- Specialty: Medical genetics

= Osteoporosis-pseudoglioma syndrome =

Osteoporosis-pseudoglioma syndrome or OPGG is a rare genetic condition characterized by early-onset blindness and severe osteoporosis alongside seemingly random bone fractures.

== Signs and symptoms ==

It is clinically characterized by severe osteoporosis which is usually recognized and posteriorly diagnosed in early childhood. This usually leads to various complications, the primary one being recurrent bone fractures.

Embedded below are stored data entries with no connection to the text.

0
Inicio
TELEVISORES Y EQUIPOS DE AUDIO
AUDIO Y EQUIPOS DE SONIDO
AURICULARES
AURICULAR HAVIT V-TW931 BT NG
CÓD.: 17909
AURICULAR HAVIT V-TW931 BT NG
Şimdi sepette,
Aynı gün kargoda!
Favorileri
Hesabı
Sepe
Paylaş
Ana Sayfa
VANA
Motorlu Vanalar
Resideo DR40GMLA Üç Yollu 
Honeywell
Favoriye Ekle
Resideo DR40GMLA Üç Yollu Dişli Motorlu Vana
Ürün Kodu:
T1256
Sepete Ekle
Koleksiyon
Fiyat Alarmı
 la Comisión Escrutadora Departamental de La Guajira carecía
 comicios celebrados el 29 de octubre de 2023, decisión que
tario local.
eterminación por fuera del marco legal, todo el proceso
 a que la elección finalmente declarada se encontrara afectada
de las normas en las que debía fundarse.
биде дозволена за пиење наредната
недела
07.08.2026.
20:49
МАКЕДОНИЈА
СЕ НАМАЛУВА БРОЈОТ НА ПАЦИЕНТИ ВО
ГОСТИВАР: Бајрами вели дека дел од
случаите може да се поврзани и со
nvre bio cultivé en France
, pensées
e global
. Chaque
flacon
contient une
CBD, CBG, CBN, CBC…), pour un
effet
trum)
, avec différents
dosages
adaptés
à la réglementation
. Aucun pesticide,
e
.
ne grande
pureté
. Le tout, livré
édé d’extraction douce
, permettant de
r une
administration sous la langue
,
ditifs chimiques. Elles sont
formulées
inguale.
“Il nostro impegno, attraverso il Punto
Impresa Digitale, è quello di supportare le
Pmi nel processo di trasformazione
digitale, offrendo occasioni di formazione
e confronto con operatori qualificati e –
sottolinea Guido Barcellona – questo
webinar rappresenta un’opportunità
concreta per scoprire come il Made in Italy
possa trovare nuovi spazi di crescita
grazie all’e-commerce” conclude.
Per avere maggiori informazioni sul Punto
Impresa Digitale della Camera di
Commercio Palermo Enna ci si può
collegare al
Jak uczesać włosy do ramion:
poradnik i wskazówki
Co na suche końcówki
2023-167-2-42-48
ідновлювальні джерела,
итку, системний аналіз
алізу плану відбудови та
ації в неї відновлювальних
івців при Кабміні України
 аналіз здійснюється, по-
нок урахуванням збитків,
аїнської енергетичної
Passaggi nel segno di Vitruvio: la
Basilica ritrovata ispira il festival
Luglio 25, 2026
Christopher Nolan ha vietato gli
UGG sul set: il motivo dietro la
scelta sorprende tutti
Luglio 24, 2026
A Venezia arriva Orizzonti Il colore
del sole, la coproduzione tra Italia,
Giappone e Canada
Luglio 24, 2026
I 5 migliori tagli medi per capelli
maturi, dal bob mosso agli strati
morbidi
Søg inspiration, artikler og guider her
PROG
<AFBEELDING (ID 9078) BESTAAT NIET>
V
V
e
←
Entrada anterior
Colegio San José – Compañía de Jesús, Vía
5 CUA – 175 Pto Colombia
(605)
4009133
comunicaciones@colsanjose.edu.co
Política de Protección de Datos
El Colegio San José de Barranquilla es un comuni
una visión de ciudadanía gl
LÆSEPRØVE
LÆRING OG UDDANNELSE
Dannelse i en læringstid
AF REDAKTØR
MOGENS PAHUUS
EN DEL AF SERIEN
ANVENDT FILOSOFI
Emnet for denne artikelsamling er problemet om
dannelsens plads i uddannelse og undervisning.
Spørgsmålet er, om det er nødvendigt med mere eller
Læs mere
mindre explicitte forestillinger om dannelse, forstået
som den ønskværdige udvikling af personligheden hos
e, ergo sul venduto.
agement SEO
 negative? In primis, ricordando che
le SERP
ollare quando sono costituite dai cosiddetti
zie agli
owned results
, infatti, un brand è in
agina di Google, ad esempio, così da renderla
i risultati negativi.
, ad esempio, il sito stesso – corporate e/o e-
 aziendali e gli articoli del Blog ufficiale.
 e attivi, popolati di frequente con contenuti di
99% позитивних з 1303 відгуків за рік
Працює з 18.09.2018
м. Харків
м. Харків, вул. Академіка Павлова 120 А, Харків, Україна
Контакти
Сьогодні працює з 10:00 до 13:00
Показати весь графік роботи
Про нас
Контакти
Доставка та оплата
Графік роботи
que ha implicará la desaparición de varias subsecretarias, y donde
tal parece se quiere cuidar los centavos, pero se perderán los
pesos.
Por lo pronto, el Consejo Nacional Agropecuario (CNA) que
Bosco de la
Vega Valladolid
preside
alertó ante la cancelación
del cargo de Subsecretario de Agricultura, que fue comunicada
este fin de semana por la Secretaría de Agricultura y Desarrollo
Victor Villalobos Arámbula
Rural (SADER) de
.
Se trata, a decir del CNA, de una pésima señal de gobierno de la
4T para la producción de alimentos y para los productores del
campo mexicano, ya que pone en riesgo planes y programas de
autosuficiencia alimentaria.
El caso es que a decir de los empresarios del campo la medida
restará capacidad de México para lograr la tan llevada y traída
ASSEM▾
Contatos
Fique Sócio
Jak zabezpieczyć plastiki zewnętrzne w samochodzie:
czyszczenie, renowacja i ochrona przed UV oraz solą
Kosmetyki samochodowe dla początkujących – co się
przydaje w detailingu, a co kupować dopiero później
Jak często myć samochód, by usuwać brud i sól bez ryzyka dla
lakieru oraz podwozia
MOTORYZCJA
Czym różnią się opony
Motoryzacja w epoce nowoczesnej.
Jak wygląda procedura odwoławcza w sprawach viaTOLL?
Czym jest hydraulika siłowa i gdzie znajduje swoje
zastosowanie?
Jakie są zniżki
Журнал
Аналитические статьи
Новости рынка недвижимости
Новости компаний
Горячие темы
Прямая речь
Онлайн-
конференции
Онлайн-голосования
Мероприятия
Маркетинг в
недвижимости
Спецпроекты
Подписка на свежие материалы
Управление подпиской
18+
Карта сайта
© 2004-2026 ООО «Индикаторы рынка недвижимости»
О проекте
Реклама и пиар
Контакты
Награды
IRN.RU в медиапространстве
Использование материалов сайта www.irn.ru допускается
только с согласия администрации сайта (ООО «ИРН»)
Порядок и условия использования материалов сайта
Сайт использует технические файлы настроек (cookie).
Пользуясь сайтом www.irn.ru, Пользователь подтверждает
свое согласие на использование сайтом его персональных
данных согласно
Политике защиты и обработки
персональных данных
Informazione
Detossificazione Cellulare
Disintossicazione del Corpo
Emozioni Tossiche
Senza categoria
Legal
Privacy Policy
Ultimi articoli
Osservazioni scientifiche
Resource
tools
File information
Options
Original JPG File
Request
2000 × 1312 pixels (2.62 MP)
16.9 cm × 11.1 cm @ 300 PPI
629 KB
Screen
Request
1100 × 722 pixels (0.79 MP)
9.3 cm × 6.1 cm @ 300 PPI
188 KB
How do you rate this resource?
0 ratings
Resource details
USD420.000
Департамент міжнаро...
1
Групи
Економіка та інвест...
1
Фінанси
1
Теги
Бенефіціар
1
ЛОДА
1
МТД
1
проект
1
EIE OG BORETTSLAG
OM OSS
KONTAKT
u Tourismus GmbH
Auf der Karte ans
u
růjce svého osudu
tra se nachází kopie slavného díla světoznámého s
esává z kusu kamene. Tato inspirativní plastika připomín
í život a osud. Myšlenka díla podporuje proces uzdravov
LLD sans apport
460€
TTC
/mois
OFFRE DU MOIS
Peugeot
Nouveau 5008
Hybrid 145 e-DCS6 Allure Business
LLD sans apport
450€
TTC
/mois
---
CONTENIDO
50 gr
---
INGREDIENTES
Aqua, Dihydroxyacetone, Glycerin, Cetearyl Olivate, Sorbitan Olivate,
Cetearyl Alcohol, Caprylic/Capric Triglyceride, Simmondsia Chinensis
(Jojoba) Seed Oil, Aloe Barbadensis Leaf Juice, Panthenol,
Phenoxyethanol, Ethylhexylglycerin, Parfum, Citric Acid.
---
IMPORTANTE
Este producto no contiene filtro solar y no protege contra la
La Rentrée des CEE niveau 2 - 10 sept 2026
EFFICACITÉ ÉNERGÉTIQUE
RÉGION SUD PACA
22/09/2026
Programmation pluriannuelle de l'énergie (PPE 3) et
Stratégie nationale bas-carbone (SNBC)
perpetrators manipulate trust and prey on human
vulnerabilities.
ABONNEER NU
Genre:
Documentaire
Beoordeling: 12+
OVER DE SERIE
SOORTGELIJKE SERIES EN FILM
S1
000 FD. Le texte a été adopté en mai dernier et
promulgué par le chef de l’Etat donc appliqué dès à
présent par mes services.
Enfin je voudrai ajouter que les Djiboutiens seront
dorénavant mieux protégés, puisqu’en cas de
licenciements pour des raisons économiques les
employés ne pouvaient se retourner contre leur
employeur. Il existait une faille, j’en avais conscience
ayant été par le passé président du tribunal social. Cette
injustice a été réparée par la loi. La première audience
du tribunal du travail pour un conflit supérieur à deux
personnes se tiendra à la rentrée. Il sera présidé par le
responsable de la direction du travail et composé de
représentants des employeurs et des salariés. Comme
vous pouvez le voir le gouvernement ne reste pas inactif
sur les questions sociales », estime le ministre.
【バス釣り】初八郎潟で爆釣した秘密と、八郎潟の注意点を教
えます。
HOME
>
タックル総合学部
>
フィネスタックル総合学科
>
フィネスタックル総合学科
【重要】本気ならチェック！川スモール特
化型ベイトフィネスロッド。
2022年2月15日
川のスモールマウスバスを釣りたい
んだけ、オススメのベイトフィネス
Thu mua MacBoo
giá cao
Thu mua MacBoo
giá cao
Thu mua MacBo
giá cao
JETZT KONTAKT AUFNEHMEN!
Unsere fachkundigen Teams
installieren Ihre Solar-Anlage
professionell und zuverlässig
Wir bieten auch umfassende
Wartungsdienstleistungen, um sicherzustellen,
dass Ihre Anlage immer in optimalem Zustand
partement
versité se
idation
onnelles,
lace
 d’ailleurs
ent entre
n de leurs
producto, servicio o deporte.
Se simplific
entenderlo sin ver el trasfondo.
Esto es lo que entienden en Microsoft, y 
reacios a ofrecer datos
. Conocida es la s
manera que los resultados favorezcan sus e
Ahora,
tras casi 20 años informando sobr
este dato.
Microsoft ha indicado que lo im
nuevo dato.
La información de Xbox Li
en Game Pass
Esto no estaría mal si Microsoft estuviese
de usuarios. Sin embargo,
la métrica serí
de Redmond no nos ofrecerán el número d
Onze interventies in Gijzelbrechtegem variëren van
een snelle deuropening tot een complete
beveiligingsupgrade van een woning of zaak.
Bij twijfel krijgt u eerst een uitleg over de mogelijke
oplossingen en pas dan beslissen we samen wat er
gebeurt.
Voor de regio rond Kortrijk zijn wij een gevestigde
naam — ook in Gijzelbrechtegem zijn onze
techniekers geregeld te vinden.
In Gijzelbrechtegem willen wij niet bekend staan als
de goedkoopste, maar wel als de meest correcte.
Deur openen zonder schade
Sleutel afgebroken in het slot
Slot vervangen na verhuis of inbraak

Another very common symptom is total blindness, which usually manifests in two ways:
- Severe congenital visual impairment which progresses into total blindness by adulthood
- Congenitally normal vision which rapidly progresses into severe visual impairment by early infancy and total blindness by adulthood

Occasional findings include epilepsy, intellectual disabilities, joint hypermobility, hypotonia, cataracts, microphthalmia, and iris, lens, and vitreous defects.

People with only one copy of the gene mutation involved in this condition (heterozygotes) are at a higher risk of developing exudative vitreoretinopathy and having low bone density, which can consequently result in osteoporosis.

=== Complications ===

The condition is associated with various complications, most of which are osseous (related to bone).

They are the following:
- Recurrent bone fractures
- Bone fracture-associated compressed vertebrae
- Scoliosis
- Generalized limb abnormalities
- Craniotabes
- Short stature

== Anatomy ==

Osteoporosis and the complications which are brought to light by it are caused by a decreased level of minerals within the bones.

The visual impairments are caused by a group of ocular conditions known as pseudoglioma.

== Genetics ==

This condition is caused by autosomal recessive missense mutations in the LRP5 gene, located in the long arm of chromosome 11.

This gene normally provides instructions to make a protein that embeds itself in the outer membrane of various cell types. It works alongside a different receptor protein, frizzled-4 (which is made by the FZD4 gene) to send chemical signams from the outside of the cell to the nucleus of said cell. Both proteins (frizzled-4 and LRP5) participate in the Wnt signaling pathway, which are steps that are involved in the development of cells and tissues. It is important for proliferation (cell division), adhesion (cell attachment), migration (cell movement), etc. The protein LRP5 makes is important for the appropriate development and maintenance of multiple tissues. It is involved in guiding the specialization of retinal cells, in establishing proper blood supply to both the retina and the inner ear, and in regulating bone mineral density, the latter of which gives strength to the bones and make them less likely to break.

The mutations in the gene that causes osteoporosis-pseudoglioma either impaire the cells' ability to produce LRP5 protein or they change the single amino acids in the protein. They cannot insert themselves into the outside of the cell, which in turn does not allow them to do their function. Loss-of-function mutations in the LRP5 protein alter the chemical signaling pathways involved in normal bone formation and retinal development, causing the abnormalities that patients with this condition show.

== Diagnosis ==

This condition can be diagnosed through genetic testing, radiographs, and eye exams.

== Treatment ==

Treatment is done on the symptoms themselves.

== Prevalence ==

Worldwide, this condition has an estimated prevalence of 1 out of every 2,000,000 live births.

== History ==

It was first discovered in 1972 by Bianchine et al. when they described three families with osteogenesis imperfecta, pseudoglioma, retinoblastoma, and recurrence of bone fractures.